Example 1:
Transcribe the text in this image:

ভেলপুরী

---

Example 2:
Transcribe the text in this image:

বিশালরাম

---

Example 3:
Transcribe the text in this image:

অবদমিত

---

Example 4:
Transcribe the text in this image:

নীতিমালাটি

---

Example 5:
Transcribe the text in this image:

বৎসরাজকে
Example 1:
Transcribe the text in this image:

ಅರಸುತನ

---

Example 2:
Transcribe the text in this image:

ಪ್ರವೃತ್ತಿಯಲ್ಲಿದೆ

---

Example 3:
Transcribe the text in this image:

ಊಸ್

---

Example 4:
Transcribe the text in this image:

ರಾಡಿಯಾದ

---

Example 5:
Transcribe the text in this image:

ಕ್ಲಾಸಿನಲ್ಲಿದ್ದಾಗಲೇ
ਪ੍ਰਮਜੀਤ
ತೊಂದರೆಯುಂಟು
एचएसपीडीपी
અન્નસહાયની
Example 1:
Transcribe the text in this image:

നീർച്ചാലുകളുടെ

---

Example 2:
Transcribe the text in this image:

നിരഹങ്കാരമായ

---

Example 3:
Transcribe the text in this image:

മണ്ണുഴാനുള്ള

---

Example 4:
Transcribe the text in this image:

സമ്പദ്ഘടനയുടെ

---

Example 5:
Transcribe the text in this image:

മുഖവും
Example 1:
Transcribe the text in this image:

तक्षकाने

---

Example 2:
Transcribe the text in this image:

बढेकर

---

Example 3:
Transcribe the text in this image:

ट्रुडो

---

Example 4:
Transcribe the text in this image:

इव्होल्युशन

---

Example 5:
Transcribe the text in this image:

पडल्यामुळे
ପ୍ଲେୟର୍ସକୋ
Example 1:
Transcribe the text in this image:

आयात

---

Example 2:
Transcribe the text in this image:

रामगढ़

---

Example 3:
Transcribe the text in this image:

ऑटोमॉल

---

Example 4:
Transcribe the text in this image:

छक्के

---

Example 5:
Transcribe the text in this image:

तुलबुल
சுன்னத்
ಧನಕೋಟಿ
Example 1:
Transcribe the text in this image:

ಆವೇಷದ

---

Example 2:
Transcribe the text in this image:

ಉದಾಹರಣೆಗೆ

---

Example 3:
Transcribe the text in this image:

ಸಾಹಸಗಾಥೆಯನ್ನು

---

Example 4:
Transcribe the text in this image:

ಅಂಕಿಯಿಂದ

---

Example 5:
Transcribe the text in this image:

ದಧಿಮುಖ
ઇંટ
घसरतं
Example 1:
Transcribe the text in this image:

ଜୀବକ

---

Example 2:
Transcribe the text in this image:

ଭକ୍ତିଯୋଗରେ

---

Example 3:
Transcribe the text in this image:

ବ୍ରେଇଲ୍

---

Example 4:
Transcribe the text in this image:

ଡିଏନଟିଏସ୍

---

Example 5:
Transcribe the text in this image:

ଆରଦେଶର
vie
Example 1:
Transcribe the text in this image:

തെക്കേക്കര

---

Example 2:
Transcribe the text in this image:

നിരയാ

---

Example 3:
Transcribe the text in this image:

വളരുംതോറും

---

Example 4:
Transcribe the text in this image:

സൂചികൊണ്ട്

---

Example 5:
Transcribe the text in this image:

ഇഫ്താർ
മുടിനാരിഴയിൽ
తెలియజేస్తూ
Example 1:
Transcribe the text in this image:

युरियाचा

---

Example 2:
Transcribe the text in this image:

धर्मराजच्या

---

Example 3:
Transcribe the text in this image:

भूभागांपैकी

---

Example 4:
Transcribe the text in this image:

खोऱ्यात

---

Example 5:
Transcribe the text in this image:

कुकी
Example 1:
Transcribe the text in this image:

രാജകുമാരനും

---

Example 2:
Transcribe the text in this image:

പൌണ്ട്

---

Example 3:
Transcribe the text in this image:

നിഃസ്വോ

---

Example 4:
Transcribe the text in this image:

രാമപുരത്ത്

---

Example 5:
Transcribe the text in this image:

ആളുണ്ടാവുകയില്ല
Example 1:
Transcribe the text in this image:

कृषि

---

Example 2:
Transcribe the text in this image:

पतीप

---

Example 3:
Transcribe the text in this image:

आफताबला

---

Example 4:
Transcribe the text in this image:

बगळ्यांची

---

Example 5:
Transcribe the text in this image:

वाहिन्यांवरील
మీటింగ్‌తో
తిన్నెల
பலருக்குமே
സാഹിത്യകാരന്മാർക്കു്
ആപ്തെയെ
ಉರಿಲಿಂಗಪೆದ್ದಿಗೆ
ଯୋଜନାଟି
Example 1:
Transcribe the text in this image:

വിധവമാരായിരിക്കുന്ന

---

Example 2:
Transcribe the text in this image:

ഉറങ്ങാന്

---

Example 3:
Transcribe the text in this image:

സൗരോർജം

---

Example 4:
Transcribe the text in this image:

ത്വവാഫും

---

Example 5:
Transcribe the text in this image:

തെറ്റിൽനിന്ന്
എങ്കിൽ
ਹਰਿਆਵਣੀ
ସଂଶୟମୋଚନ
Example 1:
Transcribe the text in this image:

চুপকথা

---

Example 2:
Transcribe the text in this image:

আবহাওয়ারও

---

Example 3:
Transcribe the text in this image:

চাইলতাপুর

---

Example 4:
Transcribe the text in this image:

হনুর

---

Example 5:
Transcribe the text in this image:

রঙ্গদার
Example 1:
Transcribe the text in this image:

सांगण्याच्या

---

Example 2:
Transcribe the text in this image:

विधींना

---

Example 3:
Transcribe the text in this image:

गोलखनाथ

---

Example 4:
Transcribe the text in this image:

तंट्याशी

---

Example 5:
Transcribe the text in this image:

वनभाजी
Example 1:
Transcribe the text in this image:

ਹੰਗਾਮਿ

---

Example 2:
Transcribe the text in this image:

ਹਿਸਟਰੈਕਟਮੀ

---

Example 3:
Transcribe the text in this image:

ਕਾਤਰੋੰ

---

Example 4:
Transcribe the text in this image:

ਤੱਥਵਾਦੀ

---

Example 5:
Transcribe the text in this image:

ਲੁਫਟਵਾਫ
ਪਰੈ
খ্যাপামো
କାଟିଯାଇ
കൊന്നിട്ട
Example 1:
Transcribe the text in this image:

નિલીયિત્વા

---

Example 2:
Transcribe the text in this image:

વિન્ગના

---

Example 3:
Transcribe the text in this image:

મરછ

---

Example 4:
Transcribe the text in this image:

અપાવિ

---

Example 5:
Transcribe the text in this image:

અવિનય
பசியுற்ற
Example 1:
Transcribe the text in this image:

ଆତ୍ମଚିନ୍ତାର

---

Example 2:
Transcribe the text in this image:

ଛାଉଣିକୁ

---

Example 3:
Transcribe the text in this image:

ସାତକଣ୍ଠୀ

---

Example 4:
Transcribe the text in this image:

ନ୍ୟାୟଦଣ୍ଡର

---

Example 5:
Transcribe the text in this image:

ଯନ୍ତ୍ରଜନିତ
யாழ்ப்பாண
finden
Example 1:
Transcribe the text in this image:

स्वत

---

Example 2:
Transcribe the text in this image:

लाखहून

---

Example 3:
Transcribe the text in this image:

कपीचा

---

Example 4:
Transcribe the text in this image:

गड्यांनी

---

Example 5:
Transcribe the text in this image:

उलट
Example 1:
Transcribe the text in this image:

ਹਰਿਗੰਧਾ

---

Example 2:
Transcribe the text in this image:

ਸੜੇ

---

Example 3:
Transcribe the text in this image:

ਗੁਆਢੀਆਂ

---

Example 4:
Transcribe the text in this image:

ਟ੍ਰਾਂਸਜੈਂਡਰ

◆ ◆ ◆ ◆

Aim of the task :: Quote all of the entries verbatim.

Solution ::
Example 1:
Transcribe the text in this image:

ভেলপুরী

---

Example 2:
Transcribe the text in this image:

বিশালরাম

---

Example 3:
Transcribe the text in this image:

অবদমিত

---

Example 4:
Transcribe the text in this image:

নীতিমালাটি

---

Example 5:
Transcribe the text in this image:

বৎসরাজকে
Example 1:
Transcribe the text in this image:

ಅರಸುತನ

---

Example 2:
Transcribe the text in this image:

ಪ್ರವೃತ್ತಿಯಲ್ಲಿದೆ

---

Example 3:
Transcribe the text in this image:

ಊಸ್

---

Example 4:
Transcribe the text in this image:

ರಾಡಿಯಾದ

---

Example 5:
Transcribe the text in this image:

ಕ್ಲಾಸಿನಲ್ಲಿದ್ದಾಗಲೇ
ਪ੍ਰਮਜੀਤ
ತೊಂದರೆಯುಂಟು
एचएसपीडीपी
અન્નસહાયની
Example 1:
Transcribe the text in this image:

നീർച്ചാലുകളുടെ

---

Example 2:
Transcribe the text in this image:

നിരഹങ്കാരമായ

---

Example 3:
Transcribe the text in this image:

മണ്ണുഴാനുള്ള

---

Example 4:
Transcribe the text in this image:

സമ്പദ്ഘടനയുടെ

---

Example 5:
Transcribe the text in this image:

മുഖവും
Example 1:
Transcribe the text in this image:

तक्षकाने

---

Example 2:
Transcribe the text in this image:

बढेकर

---

Example 3:
Transcribe the text in this image:

ट्रुडो

---

Example 4:
Transcribe the text in this image:

इव्होल्युशन

---

Example 5:
Transcribe the text in this image:

पडल्यामुळे
ପ୍ଲେୟର୍ସକୋ
Example 1:
Transcribe the text in this image:

आयात

---

Example 2:
Transcribe the text in this image:

रामगढ़

---

Example 3:
Transcribe the text in this image:

ऑटोमॉल

---

Example 4:
Transcribe the text in this image:

छक्के

---

Example 5:
Transcribe the text in this image:

तुलबुल
சுன்னத்
ಧನಕೋಟಿ
Example 1:
Transcribe the text in this image:

ಆವೇಷದ

---

Example 2:
Transcribe the text in this image:

ಉದಾಹರಣೆಗೆ

---

Example 3:
Transcribe the text in this image:

ಸಾಹಸಗಾಥೆಯನ್ನು

---

Example 4:
Transcribe the text in this image:

ಅಂಕಿಯಿಂದ

---

Example 5:
Transcribe the text in this image:

ದಧಿಮುಖ
ઇંટ
घसरतं
Example 1:
Transcribe the text in this image:

ଜୀବକ

---

Example 2:
Transcribe the text in this image:

ଭକ୍ତିଯୋଗରେ

---

Example 3:
Transcribe the text in this image:

ବ୍ରେଇଲ୍

---

Example 4:
Transcribe the text in this image:

ଡିଏନଟିଏସ୍

---

Example 5:
Transcribe the text in this image:

ଆରଦେଶର
vie
Example 1:
Transcribe the text in this image:

തെക്കേക്കര

---

Example 2:
Transcribe the text in this image:

നിരയാ

---

Example 3:
Transcribe the text in this image:

വളരുംതോറും

---

Example 4:
Transcribe the text in this image:

സൂചികൊണ്ട്

---

Example 5:
Transcribe the text in this image:

ഇഫ്താർ
മുടിനാരിഴയിൽ
తెలియజేస్తూ
Example 1:
Transcribe the text in this image:

युरियाचा

---

Example 2:
Transcribe the text in this image:

धर्मराजच्या

---

Example 3:
Transcribe the text in this image:

भूभागांपैकी

---

Example 4:
Transcribe the text in this image:

खोऱ्यात

---

Example 5:
Transcribe the text in this image:

कुकी
Example 1:
Transcribe the text in this image:

രാജകുമാരനും

---

Example 2:
Transcribe the text in this image:

പൌണ്ട്

---

Example 3:
Transcribe the text in this image:

നിഃസ്വോ

---

Example 4:
Transcribe the text in this image:

രാമപുരത്ത്

---

Example 5:
Transcribe the text in this image:

ആളുണ്ടാവുകയില്ല
Example 1:
Transcribe the text in this image:

कृषि

---

Example 2:
Transcribe the text in this image:

पतीप

---

Example 3:
Transcribe the text in this image:

आफताबला

---

Example 4:
Transcribe the text in this image:

बगळ्यांची

---

Example 5:
Transcribe the text in this image:

वाहिन्यांवरील
మీటింగ్‌తో
తిన్నెల
பலருக்குமே
സാഹിത്യകാരന്മാർക്കു്
ആപ്തെയെ
ಉರಿಲಿಂಗಪೆದ್ದಿಗೆ
ଯୋଜନାଟି
Example 1:
Transcribe the text in this image:

വിധവമാരായിരിക്കുന്ന

---

Example 2:
Transcribe the text in this image:

ഉറങ്ങാന്

---

Example 3:
Transcribe the text in this image:

സൗരോർജം

---

Example 4:
Transcribe the text in this image:

ത്വവാഫും

---

Example 5:
Transcribe the text in this image:

തെറ്റിൽനിന്ന്
എങ്കിൽ
ਹਰਿਆਵਣੀ
ସଂଶୟମୋଚନ
Example 1:
Transcribe the text in this image:

চুপকথা

---

Example 2:
Transcribe the text in this image:

আবহাওয়ারও

---

Example 3:
Transcribe the text in this image:

চাইলতাপুর

---

Example 4:
Transcribe the text in this image:

হনুর

---

Example 5:
Transcribe the text in this image:

রঙ্গদার
Example 1:
Transcribe the text in this image:

सांगण्याच्या

---

Example 2:
Transcribe the text in this image:

विधींना

---

Example 3:
Transcribe the text in this image:

गोलखनाथ

---

Example 4:
Transcribe the text in this image:

तंट्याशी

---

Example 5:
Transcribe the text in this image:

वनभाजी
Example 1:
Transcribe the text in this image:

ਹੰਗਾਮਿ

---

Example 2:
Transcribe the text in this image:

ਹਿਸਟਰੈਕਟਮੀ

---

Example 3:
Transcribe the text in this image:

ਕਾਤਰੋੰ

---

Example 4:
Transcribe the text in this image:

ਤੱਥਵਾਦੀ

---

Example 5:
Transcribe the text in this image:

ਲੁਫਟਵਾਫ
ਪਰੈ
খ্যাপামো
କାଟିଯାଇ
കൊന്നിട്ട
Example 1:
Transcribe the text in this image:

નિલીયિત્વા

---

Example 2:
Transcribe the text in this image:

વિન્ગના

---

Example 3:
Transcribe the text in this image:

મરછ

---

Example 4:
Transcribe the text in this image:

અપાવિ

---

Example 5:
Transcribe the text in this image:

અવિનય
பசியுற்ற
Example 1:
Transcribe the text in this image:

ଆତ୍ମଚିନ୍ତାର

---

Example 2:
Transcribe the text in this image:

ଛାଉଣିକୁ

---

Example 3:
Transcribe the text in this image:

ସାତକଣ୍ଠୀ

---

Example 4:
Transcribe the text in this image:

ନ୍ୟାୟଦଣ୍ଡର

---

Example 5:
Transcribe the text in this image:

ଯନ୍ତ୍ରଜନିତ
யாழ்ப்பாண
finden
Example 1:
Transcribe the text in this image:

स्वत

---

Example 2:
Transcribe the text in this image:

लाखहून

---

Example 3:
Transcribe the text in this image:

कपीचा

---

Example 4:
Transcribe the text in this image:

गड्यांनी

---

Example 5:
Transcribe the text in this image:

उलट
Example 1:
Transcribe the text in this image:

ਹਰਿਗੰਧਾ

---

Example 2:
Transcribe the text in this image:

ਸੜੇ

---

Example 3:
Transcribe the text in this image:

ਗੁਆਢੀਆਂ

---

Example 4:
Transcribe the text in this image:

ਟ੍ਰਾਂਸਜੈਂਡਰ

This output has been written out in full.